Moreover, Plato isn’t the only ancient author who associated female same-sex relations with excess. As I describe in Appendix B, a memorable (and disturbing) first-century text by the poet Martial described a woman who ate and drank to excess. Her lack of self-control extended to abusive and lustful sexual behaviors, including same-sex behavior. As Martial wrote, she “penetrates boys and, more harsh than the lust of a husband, hacks at eleven girls a day.” Sprinkle’s critique here, then, is wrong.
So there you have it: the main updates to the first half of the book. And the second half has quite a bit more new material than the first!
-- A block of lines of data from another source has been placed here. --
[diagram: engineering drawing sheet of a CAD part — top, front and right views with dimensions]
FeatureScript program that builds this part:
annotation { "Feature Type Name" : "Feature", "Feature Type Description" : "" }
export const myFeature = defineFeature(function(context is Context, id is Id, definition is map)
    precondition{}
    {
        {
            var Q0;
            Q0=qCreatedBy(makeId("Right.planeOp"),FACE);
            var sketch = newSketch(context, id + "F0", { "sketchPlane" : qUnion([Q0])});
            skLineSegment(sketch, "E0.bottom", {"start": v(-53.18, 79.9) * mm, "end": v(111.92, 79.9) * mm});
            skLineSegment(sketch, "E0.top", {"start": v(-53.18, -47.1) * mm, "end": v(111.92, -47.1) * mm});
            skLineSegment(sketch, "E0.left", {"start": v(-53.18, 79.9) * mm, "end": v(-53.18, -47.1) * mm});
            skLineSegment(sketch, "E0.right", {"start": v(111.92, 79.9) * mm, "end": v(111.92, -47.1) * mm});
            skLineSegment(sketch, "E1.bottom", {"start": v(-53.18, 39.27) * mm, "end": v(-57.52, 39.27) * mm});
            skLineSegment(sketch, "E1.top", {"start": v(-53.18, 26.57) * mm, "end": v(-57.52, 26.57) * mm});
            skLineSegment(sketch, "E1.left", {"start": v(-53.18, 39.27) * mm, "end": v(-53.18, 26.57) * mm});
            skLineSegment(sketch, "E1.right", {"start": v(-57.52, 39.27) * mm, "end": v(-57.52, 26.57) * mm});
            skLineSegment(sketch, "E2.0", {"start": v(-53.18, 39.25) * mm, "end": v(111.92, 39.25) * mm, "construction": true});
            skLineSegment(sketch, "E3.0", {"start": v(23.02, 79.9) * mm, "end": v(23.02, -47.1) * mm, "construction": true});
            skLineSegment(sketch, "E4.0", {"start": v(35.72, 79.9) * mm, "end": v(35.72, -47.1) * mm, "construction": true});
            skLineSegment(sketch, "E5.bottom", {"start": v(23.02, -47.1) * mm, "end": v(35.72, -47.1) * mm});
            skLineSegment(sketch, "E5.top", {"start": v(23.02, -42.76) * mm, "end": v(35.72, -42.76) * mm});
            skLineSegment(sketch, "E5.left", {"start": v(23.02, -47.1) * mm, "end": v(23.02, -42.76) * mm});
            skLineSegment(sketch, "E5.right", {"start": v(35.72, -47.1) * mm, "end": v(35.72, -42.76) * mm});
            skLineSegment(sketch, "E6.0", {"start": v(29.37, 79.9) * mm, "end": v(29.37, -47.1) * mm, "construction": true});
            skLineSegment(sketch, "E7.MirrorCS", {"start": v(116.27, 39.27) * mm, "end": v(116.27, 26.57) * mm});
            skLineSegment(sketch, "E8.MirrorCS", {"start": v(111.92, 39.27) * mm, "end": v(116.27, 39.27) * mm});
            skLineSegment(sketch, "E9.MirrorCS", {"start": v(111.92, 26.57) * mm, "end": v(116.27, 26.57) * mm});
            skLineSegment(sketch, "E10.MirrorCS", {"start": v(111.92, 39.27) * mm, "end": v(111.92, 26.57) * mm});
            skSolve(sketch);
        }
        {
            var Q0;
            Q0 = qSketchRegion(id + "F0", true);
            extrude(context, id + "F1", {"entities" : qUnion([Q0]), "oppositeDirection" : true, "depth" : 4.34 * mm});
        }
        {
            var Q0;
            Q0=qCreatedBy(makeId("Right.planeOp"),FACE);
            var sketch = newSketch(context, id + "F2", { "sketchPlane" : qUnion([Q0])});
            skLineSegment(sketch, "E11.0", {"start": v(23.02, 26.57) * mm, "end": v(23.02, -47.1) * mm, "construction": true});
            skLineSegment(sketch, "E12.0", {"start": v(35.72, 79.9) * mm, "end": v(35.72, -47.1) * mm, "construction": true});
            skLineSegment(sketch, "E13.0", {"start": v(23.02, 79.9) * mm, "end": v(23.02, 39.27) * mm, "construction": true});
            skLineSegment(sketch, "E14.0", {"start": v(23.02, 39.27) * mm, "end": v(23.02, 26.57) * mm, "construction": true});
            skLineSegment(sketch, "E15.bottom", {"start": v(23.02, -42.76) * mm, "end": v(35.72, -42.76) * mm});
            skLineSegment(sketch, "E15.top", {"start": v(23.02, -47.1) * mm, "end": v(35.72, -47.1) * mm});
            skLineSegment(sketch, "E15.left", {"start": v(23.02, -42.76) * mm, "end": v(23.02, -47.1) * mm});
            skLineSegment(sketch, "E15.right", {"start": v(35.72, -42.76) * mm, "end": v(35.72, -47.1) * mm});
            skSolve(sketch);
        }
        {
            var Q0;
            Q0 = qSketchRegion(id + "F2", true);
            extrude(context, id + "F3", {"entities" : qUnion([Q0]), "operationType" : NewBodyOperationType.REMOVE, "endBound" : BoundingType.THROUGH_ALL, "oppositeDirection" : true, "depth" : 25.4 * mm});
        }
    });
Thank you again to everyone who has supported the book over the past decade and to those of you who have already purchased a copy of the revised and expanded edition. As you can probably tell, I really enjoy this sort of research and writing, and I’m truly grateful to have had the opportunity both to write the book in the first place and now to be able to update it a decade later.
I bought the updated version over the weekend (I have the original) and have enjoyed it so far! I really enjoyed the discussion on usery at the CenterPeace conference. I appreciate your work and your ability to argue for inclusion while still maintaining there need for boundaries, not “anything goes.”
I attend Restore Austin and Zach always has wonderful things to say about you!